Question

Residency is a famous housing complex with many well-established individuals among its residents. A recent survey conducted among the residents of the complex revealed that all of those residents who are well established in their respective fields happen to be academicians. The survey also revealed that most of these academicians are authors of some best-selling books.
Based only on the information provided above, which one of the following statements can be logically inferred with certainty?

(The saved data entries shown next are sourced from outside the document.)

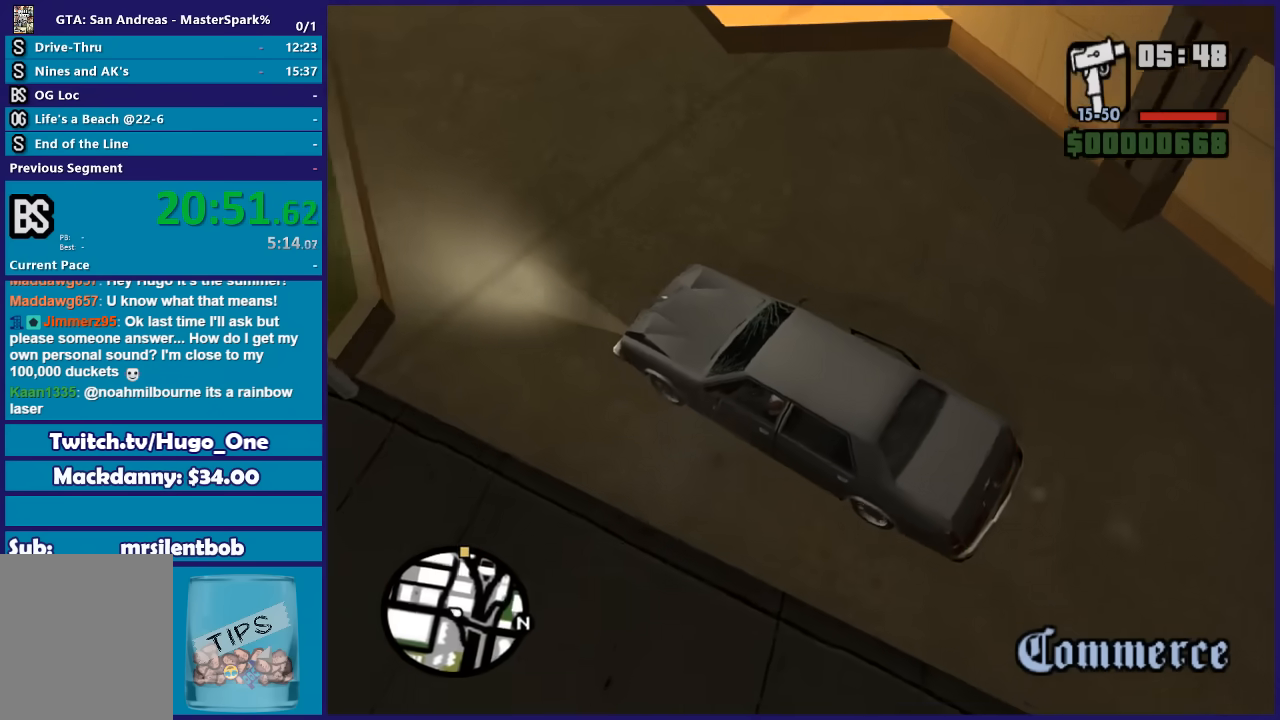
{"buttons": ["R2"], "left_stick": "center", "right_stick": "center", "button_events": []}
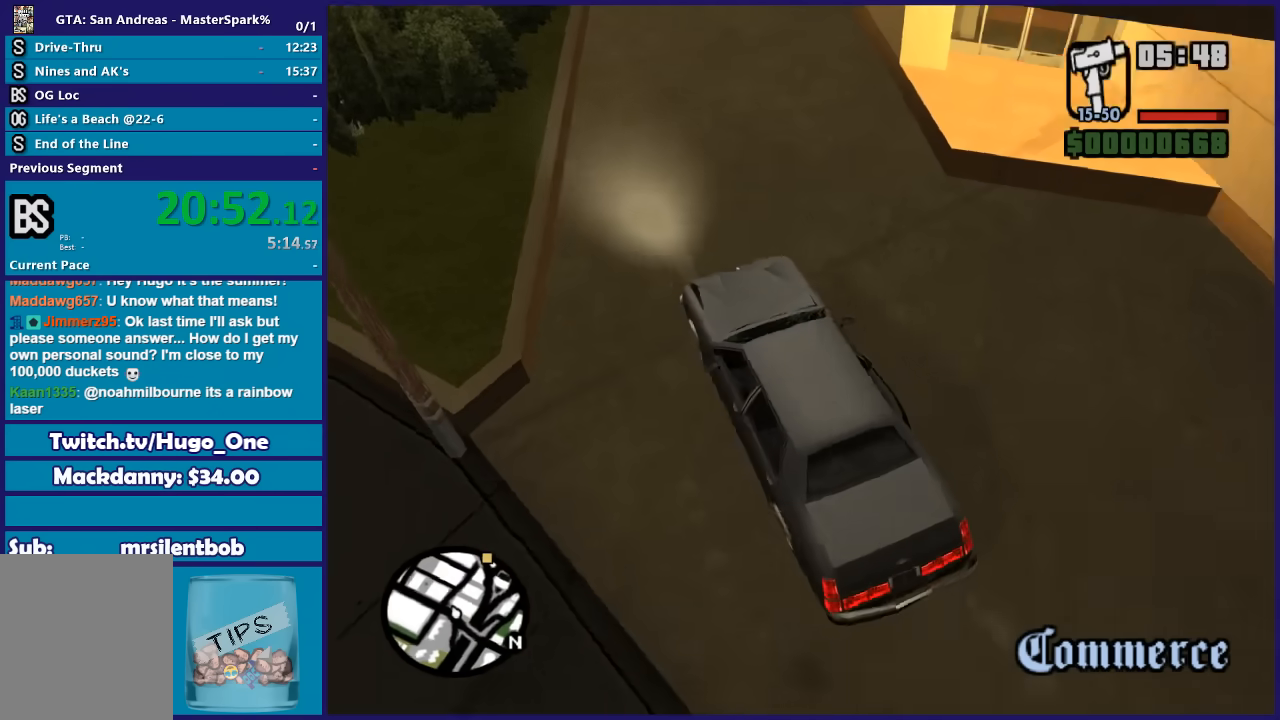
{"buttons": ["R2"], "left_stick": "center", "right_stick": "center", "button_events": []}
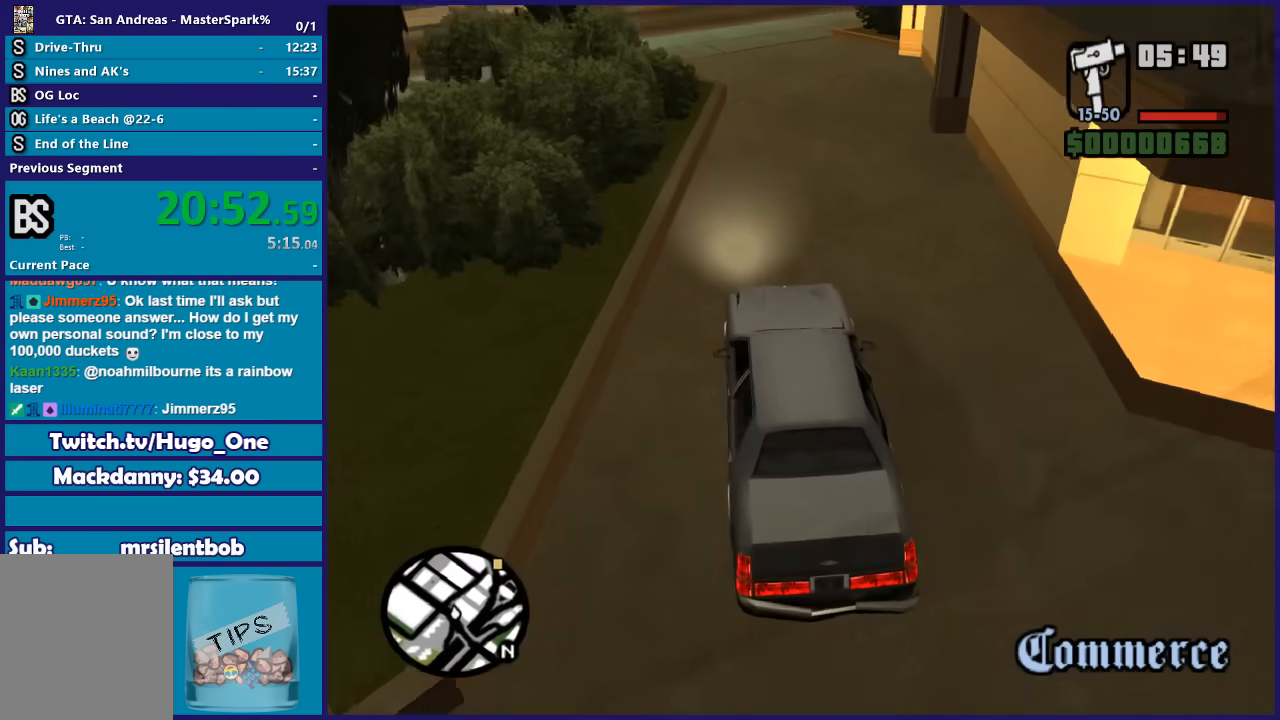
{"buttons": ["R2"], "left_stick": "center", "right_stick": "down-right", "button_events": []}
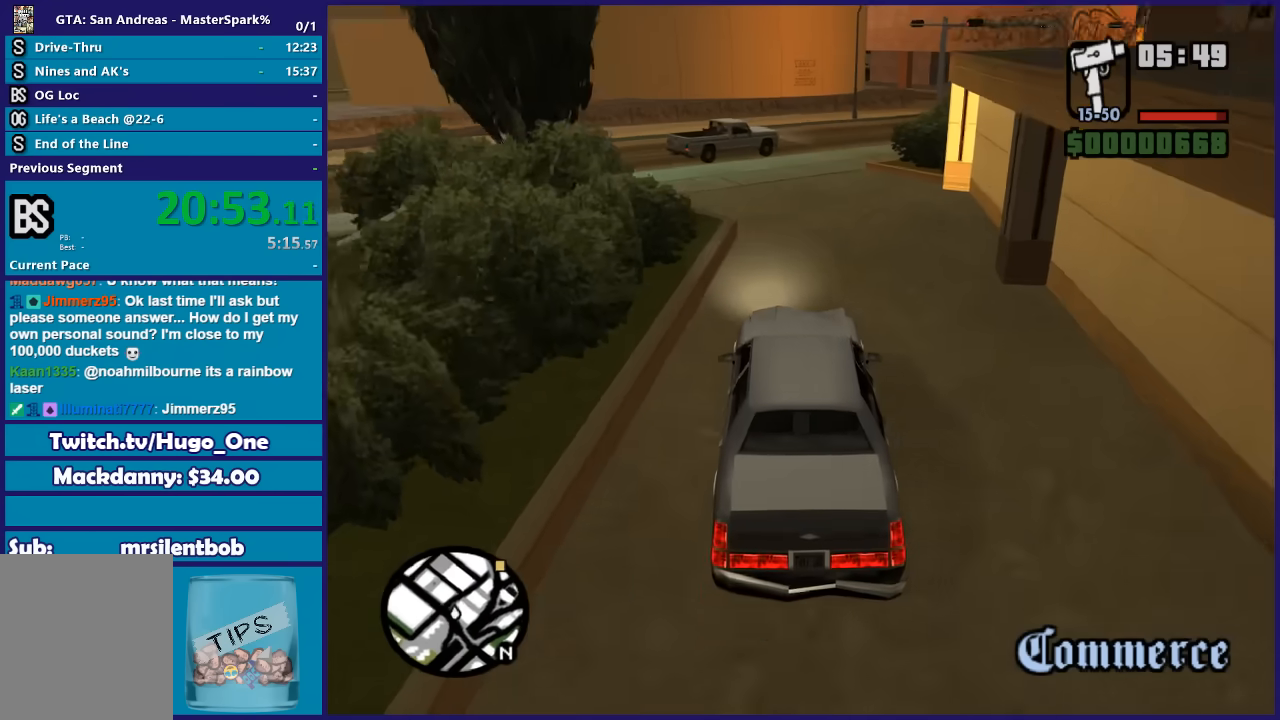
{"buttons": ["R2"], "left_stick": "right", "right_stick": "down-right", "button_events": []}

• A. Some residents of the complex who are well established in their fields are also authors of some best-selling books.
• B. All academicians residing in the complex are well established in their fields.
• C. Some authors of best-selling books are residents of the complex who are well established in their fields.
• D. Some academicians residing in the complex are well established in their fields.

Hint:

In logical deduction, break down premises using set notation (e.g., All X are Y means X \(\subset\) Y). The word "most" implies "some". Be wary of converse errors (All X are Y does not mean All Y are X). If multiple options seem correct, re-read the question carefully for subtle distinctions.

Answer 1

The Correct Option is A

Step 1: Understanding the Concept:
This is a logical deduction question based on syllogisms. We need to analyze the given premises and determine which conclusion can be inferred with absolute certainty.
Step 3: Detailed Explanation:
Let's break down the premises:
Let R be the set of residents of the complex.
Let WE be the set of residents who are well-established in their fields.
Let A be the set of residents who are academicians.
Let B be the set of residents who are authors of best-selling books.
Premise 1: All of those residents who are well established in their respective fields happen to be academicians.
This means: All WE are A. (The set WE is a subset of the set A).
Premise 2: Most of these academicians are authors of some best-selling books.
The phrase "these academicians" refers back to the ones who are well-established (from Premise 1).
So, this means: Most (WE who are A) are B. Since all WE are A, this simplifies to: Most WE are B.
The term "most" implies "some" and is stronger than "some". If "most" WE are B, it is certain that at least "some" WE are B.
Now let's evaluate the options:
(A) Some residents of the complex who are well established in their fields are also authors of some best-selling books.
This statement is: Some WE are B. As derived above from Premise 2 ("Most WE are B"), this is a certain inference.
(B) All academicians residing in the complex are well established in their fields.
This statement is: All A are WE. Premise 1 states All WE are A. This is the converse, which is not necessarily true. There could be academicians who are not well-established.
(C) Some authors of best-selling books are residents of the complex who are well established in their fields.
This statement is: Some B are WE. This is equivalent to Some WE are B, which we already established as true from (A). This is also a valid inference.
(D) Some academicians residing in the complex are well established in their fields.
This statement is: Some A are WE. Since we know WE is a non-empty set (the premise talks about them) and all WE are A, it must be true that some A are indeed WE. This is also a valid inference.
Step 4: Final Answer:
Based on strict logical deduction, options (A), (C), and (D) are all correct. This ambiguity is why the official key was likely MTA. If forced to choose the best inference, (A) is the most direct conclusion from the premises.
Step 5: Why This is Correct:
The statement "Most well-established residents are authors" directly and certainly implies that "Some well-established residents are authors". The other options, while also logically derivable, might be considered less direct inferences, but their validity makes the question ambiguous.